We also study the ability of DNase-seq data to position nucleosomes. Traditionally, DNase-seq has only been widely used to identify DNase hypersensitive sites, which tend to be open chromatin regulatory regions devoid of nucleosomes. We reveal for the first time that DNase-seq datasets also contain substantial information about nucleosome translational positioning, and that existing DNase-seq data can be used to infer nucleosome positions with high accuracy. We develop a Bayes-factor-based nucleosome scoring method to position nucleosomes using DNase-seq data. Our approach utilizes several effective strategies to extract nucleosome positioning signals from the noisy DNase-seq data, including jointly modeling data points across the nucleosome body and explicitly modeling the quadratic and oscillatory DNase I digestion pattern on nucleosomes. We show that our DNase-seq-based nucleosome map is highly consistent with previous high-resolution maps. We also show that the oscillatory DNase I digestion pattern is useful in revealing the nucleosome rotational context around TF binding sites.
Finally, we present a state-space model (SSM) for jointly modeling different kinds of genomic data to provide an accurate view of the protein-DNA interaction landscape. We also provide an efficient expectation-maximization algorithm to learn model parameters from data. We first show in simulation studies that the SSM can effectively recover underlying true protein binding configurations.
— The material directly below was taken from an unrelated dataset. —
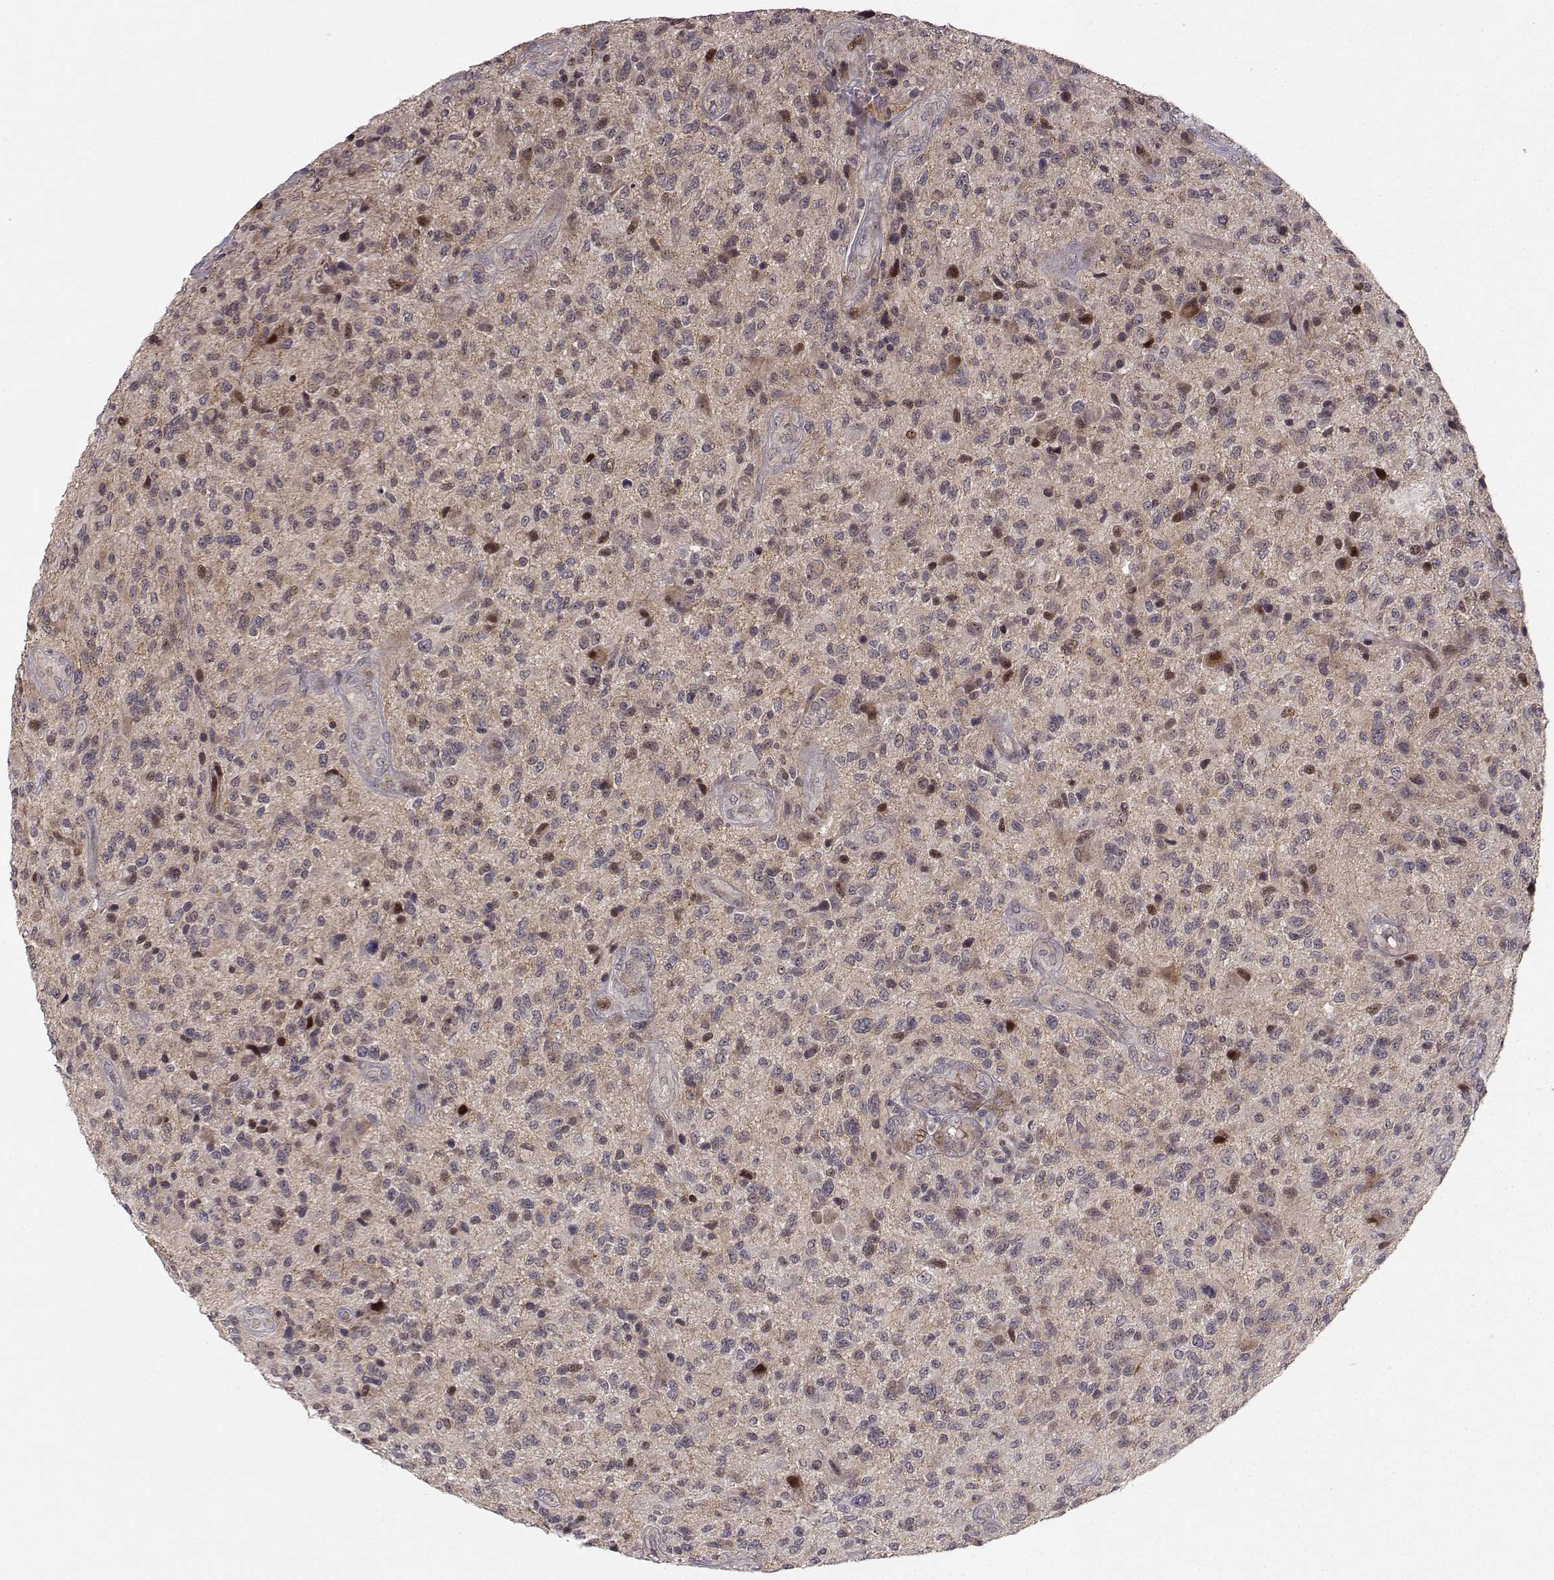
{"staining": {"intensity": "negative", "quantity": "none", "location": "none"}, "tissue": "glioma", "cell_type": "Tumor cells", "image_type": "cancer", "snomed": [{"axis": "morphology", "description": "Glioma, malignant, High grade"}, {"axis": "topography", "description": "Brain"}], "caption": "A photomicrograph of glioma stained for a protein shows no brown staining in tumor cells.", "gene": "APC", "patient": {"sex": "male", "age": 47}}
We then apply the SSM to model real genomic data (both DNase-seq and MNase-seq data). Through incrementally increasing the types of genomic data in the SSM, we show that different data types can contribute complementary information for the inference of protein binding landscape and that the most accurate inference comes from modeling all available datasets.
This dissertation provides a foundation for future research by taking a step toward the genome-wide inference of protein-DNA interaction landscape through data integration.